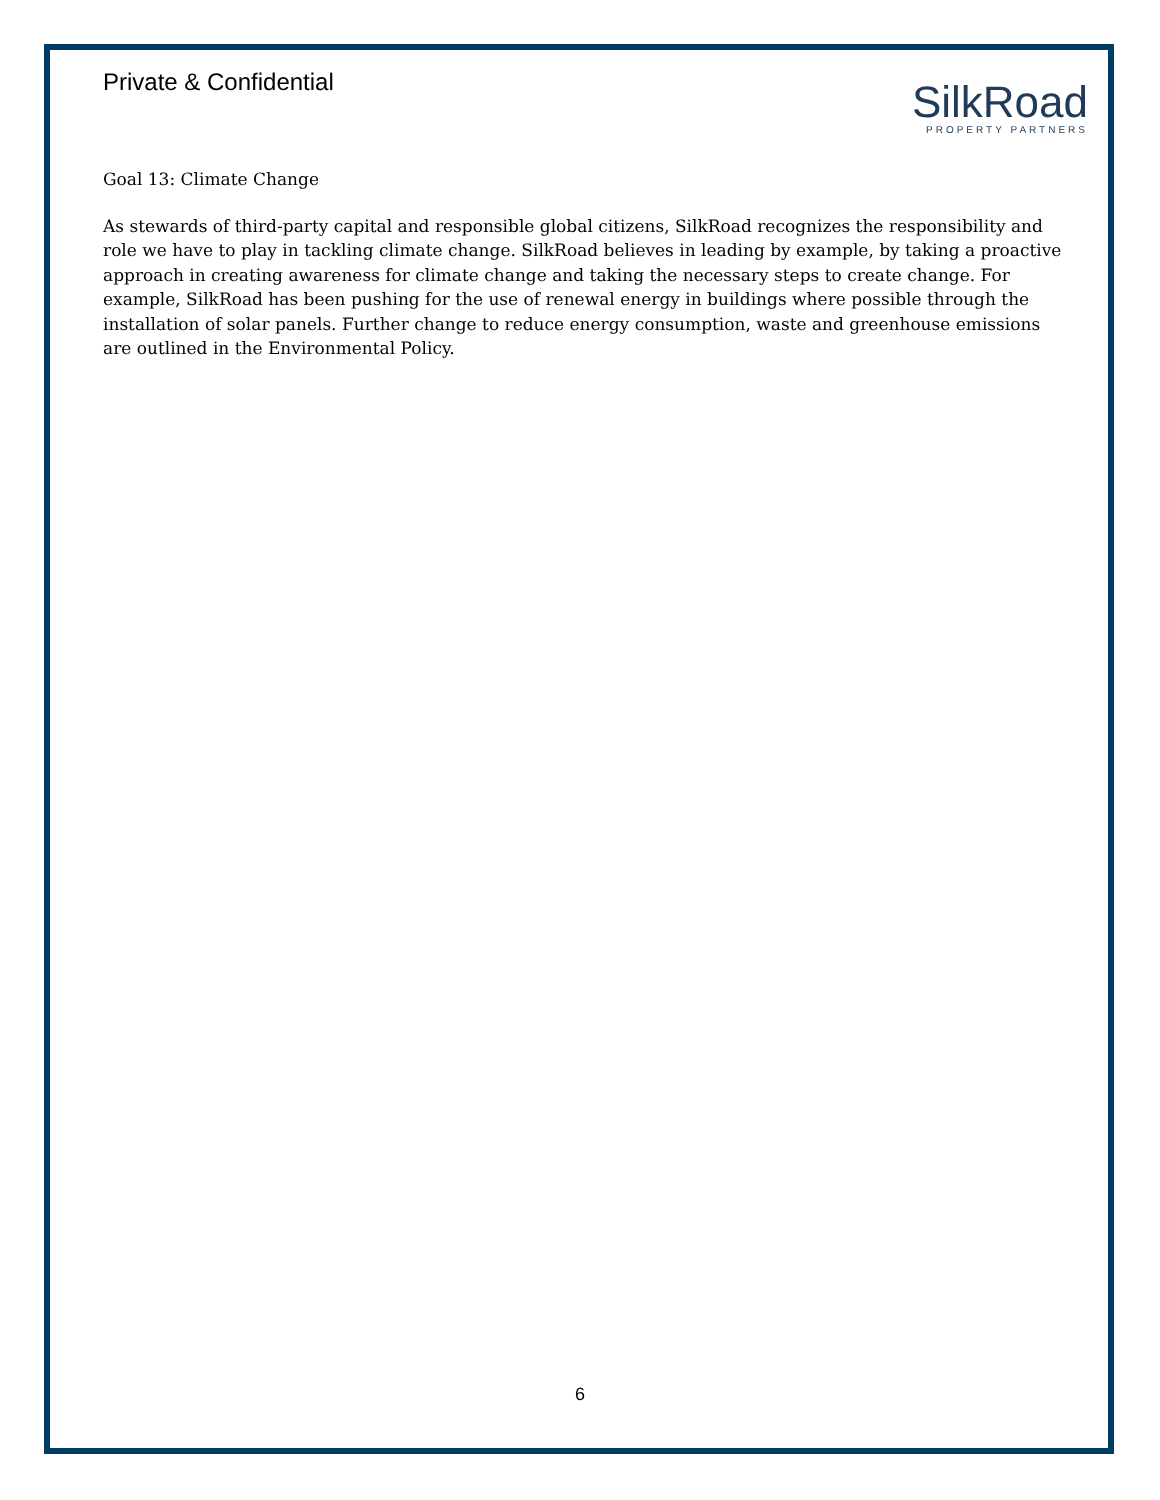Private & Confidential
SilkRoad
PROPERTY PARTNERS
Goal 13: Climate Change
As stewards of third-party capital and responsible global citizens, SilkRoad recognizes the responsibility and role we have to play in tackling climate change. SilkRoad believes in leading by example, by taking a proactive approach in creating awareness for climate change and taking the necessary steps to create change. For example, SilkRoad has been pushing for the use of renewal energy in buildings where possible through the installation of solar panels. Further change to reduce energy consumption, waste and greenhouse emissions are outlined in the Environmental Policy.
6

> **WHAT IS BEING ASKED**
Could you copy the listing above exactly, without its pictures?

> **SOLUTION TO THE PROBLEM**
Private & Confidential
SilkRoad
PROPERTY PARTNERS
Goal 13: Climate Change
As stewards of third-party capital and responsible global citizens, SilkRoad recognizes the responsibility and role we have to play in tackling climate change. SilkRoad believes in leading by example, by taking a proactive approach in creating awareness for climate change and taking the necessary steps to create change. For example, SilkRoad has been pushing for the use of renewal energy in buildings where possible through the installation of solar panels. Further change to reduce energy consumption, waste and greenhouse emissions are outlined in the Environmental Policy.
6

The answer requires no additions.